D'ailleurs, il ne s'agit pas seulement de renverser, il faut savoir reconstruire. Qui mettra-t-on à la place des Tarquina?
--Ce sera toi, dit Valère.
BRUTE
Valère, si mon voeu doit prévaloir, ni moi Ni personne jamais ne se nommera roi; Tarquin fut un tyran: un autre pourrait l'être. Rome, telle qu'elle est, n'a plus besoin de maître. Quand, faible et menacée, il fallait qu'au début Elle vainquit sans cesse, au prix de son salut.

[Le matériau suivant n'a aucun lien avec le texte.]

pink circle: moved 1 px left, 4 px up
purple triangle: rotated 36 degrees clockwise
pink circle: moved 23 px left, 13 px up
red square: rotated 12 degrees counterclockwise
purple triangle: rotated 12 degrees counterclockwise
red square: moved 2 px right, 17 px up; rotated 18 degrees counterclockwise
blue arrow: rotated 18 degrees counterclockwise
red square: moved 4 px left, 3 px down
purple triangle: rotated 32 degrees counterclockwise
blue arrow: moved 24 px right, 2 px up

Alors, il était bon qu'une forte puissance Aux insubordonnés apprît l'obéissance, Pour mieux faire face au choc environnant, Doublât la résistance en la disciplinant; La grandeur du danger tenait l'âme en haleine, Et nourrissait ainsi la fierté sous la gêne; Je guerrier respirait dans le sujet soumis. Mais Rome a triomphé de tous ses ennemis, Et ne combattant plus pour sauver ses murailles, N'a plus la même ardeur à gagner des batailles. Cette sécurité dans laquelle on s'endort Rend les esprits trop mous et le pouvoir trop fort. Depuis qu'il ne sert plus la défense commune, Le sceptre ne sert plus qu'à sa propre fortune; Affranchi du péril de nos rivaux anciens, Il s'essaie à présent contre les citovens. Son audace s'accroit du peu de résistance; Rome, trop tôt sauvée, a perdu sa constance, Et façonnée aux lois, n'a même plus au coeur D'un peuple impolicé la sauvage vigueur.

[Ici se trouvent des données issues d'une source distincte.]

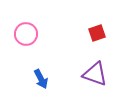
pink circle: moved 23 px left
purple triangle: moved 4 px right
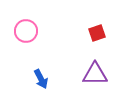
pink circle: moved 3 px up
purple triangle: rotated 20 degrees counterclockwise
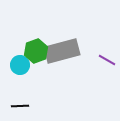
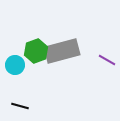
cyan circle: moved 5 px left
black line: rotated 18 degrees clockwise
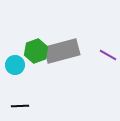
purple line: moved 1 px right, 5 px up
black line: rotated 18 degrees counterclockwise
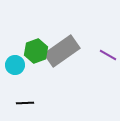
gray rectangle: rotated 20 degrees counterclockwise
black line: moved 5 px right, 3 px up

Pour éviter ce danger du pouvoir absolu, Brute destine à à Rome une autorité partagée entre deux chefs:
Rome redeviendra toute énergique et fière; Elle eût été, chétive, esclave de ses rois; Libre, elle soumettra l'Italie à ses lois.
Ainsi, dans cet entretien avec Valère, qu'il faudrait citer tout entier, Brute s'élève au sommet des plus hautes méditations du politique et du citoyen, mais pour retomber bientôt dans la torture et l'abaissement de son courageux martyre. Tullie, sa femme, Sextus, amant de Tullie, viennent effrontément étalera ses yeux le spectacle insolent de leurs querelles amoureuses. A quoi bon se gêner devant un fou'. Sextus aime Lucrèce, et Tullie en est jalouse; de là un combat de railleries et de colère d'où jaillissent de vifs éclairs de poésie. Le croiriez-vous? Sextus a l'audace de prendre Brute pour juge, et l'invite à prononcer entre Tullie et Lucrèce. Mais Brute:
Est-ce que les brebis aux louves sont pareilles? Est-ce que les frelons visitent les abeilles? Non, chacun suit la voie où l'entraînent ses goûts; Pourquoi donc parlez-vous de Lucrèce entre vous?